Output the line that contains "right wrist: (322, 188, 21)" and every line after it to the end of the entries, with nothing added or left out.

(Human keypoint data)
======

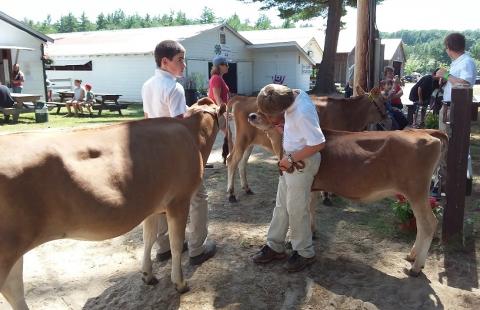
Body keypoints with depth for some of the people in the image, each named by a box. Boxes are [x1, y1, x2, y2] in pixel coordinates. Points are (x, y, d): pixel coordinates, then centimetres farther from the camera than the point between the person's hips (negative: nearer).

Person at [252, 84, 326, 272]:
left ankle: (305, 253, 23)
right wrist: (283, 125, -3)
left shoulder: (302, 113, -30)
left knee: (296, 209, 4)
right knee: (281, 205, 16)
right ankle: (275, 246, 30)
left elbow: (319, 144, -29)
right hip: (291, 160, 9)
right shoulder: (295, 95, -3)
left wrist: (291, 158, -20)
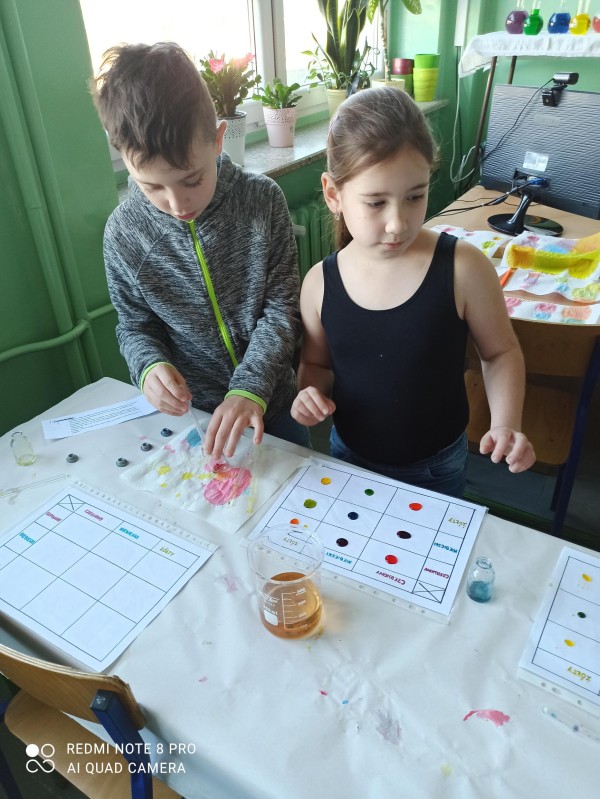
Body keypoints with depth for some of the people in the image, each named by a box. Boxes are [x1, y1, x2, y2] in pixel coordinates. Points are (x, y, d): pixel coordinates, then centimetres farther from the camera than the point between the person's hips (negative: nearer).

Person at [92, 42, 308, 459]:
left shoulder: (262, 200, -16)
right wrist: (150, 365, -22)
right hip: (190, 413, 0)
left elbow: (282, 308, -14)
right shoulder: (124, 232, -13)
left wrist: (251, 387, -26)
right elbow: (135, 324, 0)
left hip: (270, 403, 1)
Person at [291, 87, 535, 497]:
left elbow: (501, 352, -5)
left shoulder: (464, 268, -20)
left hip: (436, 466, -2)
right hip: (349, 459, 2)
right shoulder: (320, 282, -13)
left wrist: (506, 424, -19)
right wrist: (311, 394, -18)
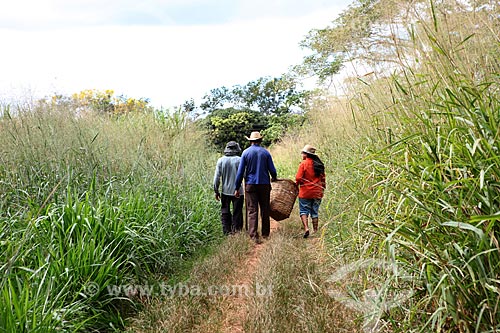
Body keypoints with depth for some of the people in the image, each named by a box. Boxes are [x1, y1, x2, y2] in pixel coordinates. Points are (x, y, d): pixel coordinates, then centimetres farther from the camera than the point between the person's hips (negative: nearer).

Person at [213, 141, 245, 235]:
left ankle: (227, 230, 13)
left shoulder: (221, 160, -2)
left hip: (225, 191, 2)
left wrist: (216, 191, 5)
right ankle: (236, 229, 12)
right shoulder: (239, 160, -8)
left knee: (225, 212, 12)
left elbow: (216, 177, -2)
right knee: (237, 212, 9)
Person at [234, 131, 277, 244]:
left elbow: (240, 172, -2)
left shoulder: (246, 152, 0)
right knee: (265, 209, 12)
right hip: (264, 184, 1)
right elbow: (272, 170, 2)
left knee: (252, 210, -1)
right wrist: (274, 178, 25)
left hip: (250, 185, -1)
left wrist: (237, 188, 4)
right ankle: (265, 233, 21)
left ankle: (254, 235, -9)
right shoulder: (265, 152, 1)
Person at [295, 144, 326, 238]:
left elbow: (298, 178, -14)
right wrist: (322, 188, 21)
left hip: (305, 192, -5)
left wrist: (297, 184, 5)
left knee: (304, 211, 2)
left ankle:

======

SOLUTION TO THE EXERCISE:
right wrist: (322, 188, 21)
left hip: (305, 192, -5)
left wrist: (297, 184, 5)
left knee: (304, 211, 2)
left ankle:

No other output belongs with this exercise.